Burchfield, Jerry
American, 1947-2009
Buchfield's initial explorations of color photography came at a time when the aesthetic legitimacy of these processes was still up for debate. Photographers have been using various color processes for more than a century, and color film went on the market in the mid-1930s, but it was only in the 1970s later that color photography came to be accepted as an art form. Up to that point color was strongly associated with advertising, photojournalism, and amateurs. The myth persisted that only black and white images achieved the qualities of art. Color photography's apparent coming of age was partly a matter of being christened by influential museum curators like John Szarkowski, who organized a pivotal exhibition of William Eggleston's color photographs at the Museum of Modern Art in 1976. Nevertheless, the creative work of Burchfield's generation, and particularly well-known figures like Eggleston, Joel Meyerowitz, and Stephen Shore, paved the way for the later predominance of color photographs in museums and galleries. In the decades that followed, Burchfield has pursued a number of long-term projects that use different forms of photography, as well as performance, video, or a large-scale installation format, to examine processes of change and subjects like humankind's precarious relationship with nature.

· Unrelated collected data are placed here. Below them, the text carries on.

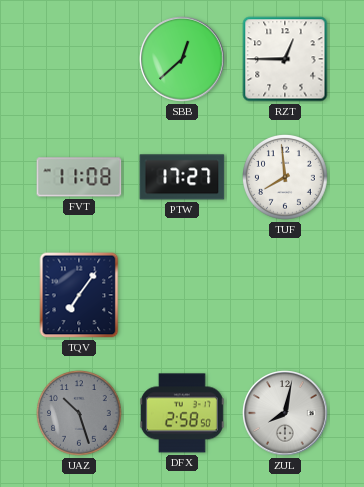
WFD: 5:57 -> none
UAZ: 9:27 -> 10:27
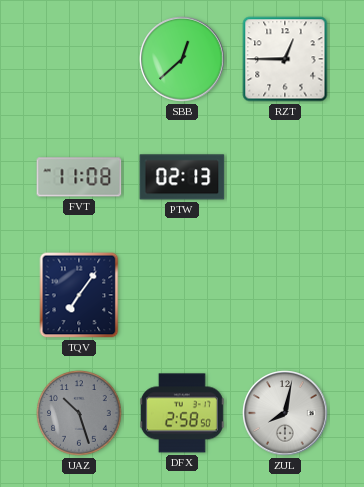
PTW: 17:27 -> 02:13
TUF: 7:59 -> none
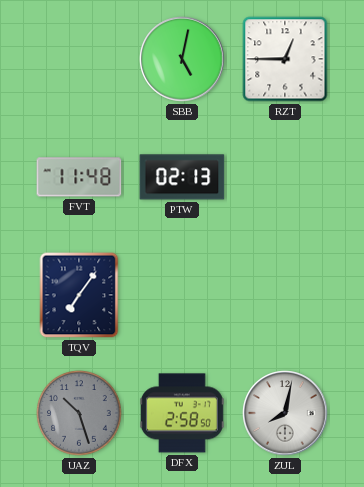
SBB: 12:38 -> 5:02
FVT: 11:08 -> 11:48
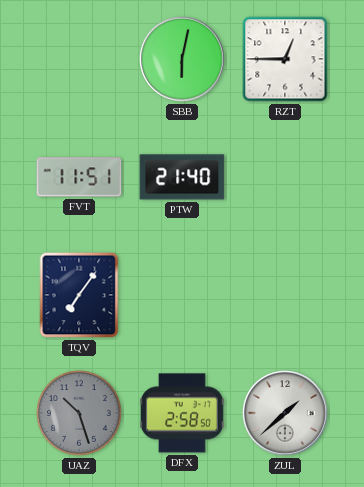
SBB: 5:02 -> 6:02
FVT: 11:48 -> 11:51
PTW: 02:13 -> 21:40
ZUL: 8:02 -> 1:38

Burchfield was born in Chicago, Illinois. He pursued his education at California State University at Fullerton and ultimately completed a BA (1971), an MA (1977) and an MFA (1990). Currently Burchfield was a professor of photography at Cypress College in Cypress, California and the Director and Curator of the Cypress College Photography Galleries. He was the president of the non-profit foundation, The Legacy Project, and the Co-Director of Laguna Wilderness Press.